On Thursday, the NCSC announced it is “overhauling decades of security practice,” moving away from the familiar advice of “long and complex passwords” to a “passwordless” future. The agency reports that passkeys are now mature enough for mainstream adoption, with major platforms like Google, Apple, and X (formerly Twitter) already supporting the tech.
Why the Change?
For years, the battle against hackers has been a game of cat and mouse.
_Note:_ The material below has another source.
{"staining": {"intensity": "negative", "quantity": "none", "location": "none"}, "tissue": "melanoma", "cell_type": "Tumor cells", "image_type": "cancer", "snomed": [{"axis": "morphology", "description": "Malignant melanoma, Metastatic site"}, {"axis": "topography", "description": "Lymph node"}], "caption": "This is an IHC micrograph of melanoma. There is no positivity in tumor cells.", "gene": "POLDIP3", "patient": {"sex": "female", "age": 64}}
Despite the rise of password managers and multi-factor authentication (MFA), 80% of data breaches still involve weak or reused credentials.
”Passkeys are a user-friendly alternative that provide stronger overall resilience,” says Jonathan Ellison, NCSC Director for National Resilience. “They relieve the headaches that remembering passwords has caused us for decades.”
The shift is already gaining momentum: recent data suggests over 50% of active Google users in the UK have already registered a passkey.
How Passkeys Work: The “Secret” That Isn’t Shared
Unlike a password, which is a “shared secret” stored on a company’s server (and therefore stealable), a passkey uses public-key cryptography.
- The Pair: Your device (phone or laptop) generates a unique pair of mathematical keys. One stays locked on your device (the private key), while the other is shared with the website (the public key).
- The Handshake: When you log in, the website sends a “challenge.” Your device signs it using your biometric (Face ID, Touch ID) or PIN and sends it back.
- The Result: The website verifies the signature. Because the actual “private key” never leaves your phone, there is nothing for a hacker to intercept.
The Death of Phishing
Perhaps the biggest advantage of passkeys is their immunity to phishing. While a hacker can trick you into typing a password into a fake website, they cannot trick a passkey. The digital handshake only works on the legitimate, registered domain. If you are on a fraudulent site, your device simply won’t offer the option to sign in.
Is It a “Silver Bullet”?
While security experts at BCS, the Chartered Institute for IT, have praised the move, they warn that passkeys are not a flawless solution.
- Lost Devices: If you lose your phone and haven’t synced your passkeys to a cloud service (like iCloud or Google Password Manager), account recovery can be complex.
- Patchy Support: While big tech is onboard, many smaller websites still rely on old-fashioned logins.
- Sharing Hurdles: Unlike a Netflix password you might share with a partner, passkeys are tied to specific hardware or encrypted vaults, making “easy sharing” more difficult without specialized tools like 1Password.
For sites that don’t yet support passkeys, the NCSC continues to recommend using a dedicated password manager and enabling two-step verification (MFA). However, the message from the UK’s cyber guardians is clear: if the option for a passkey is there, take it.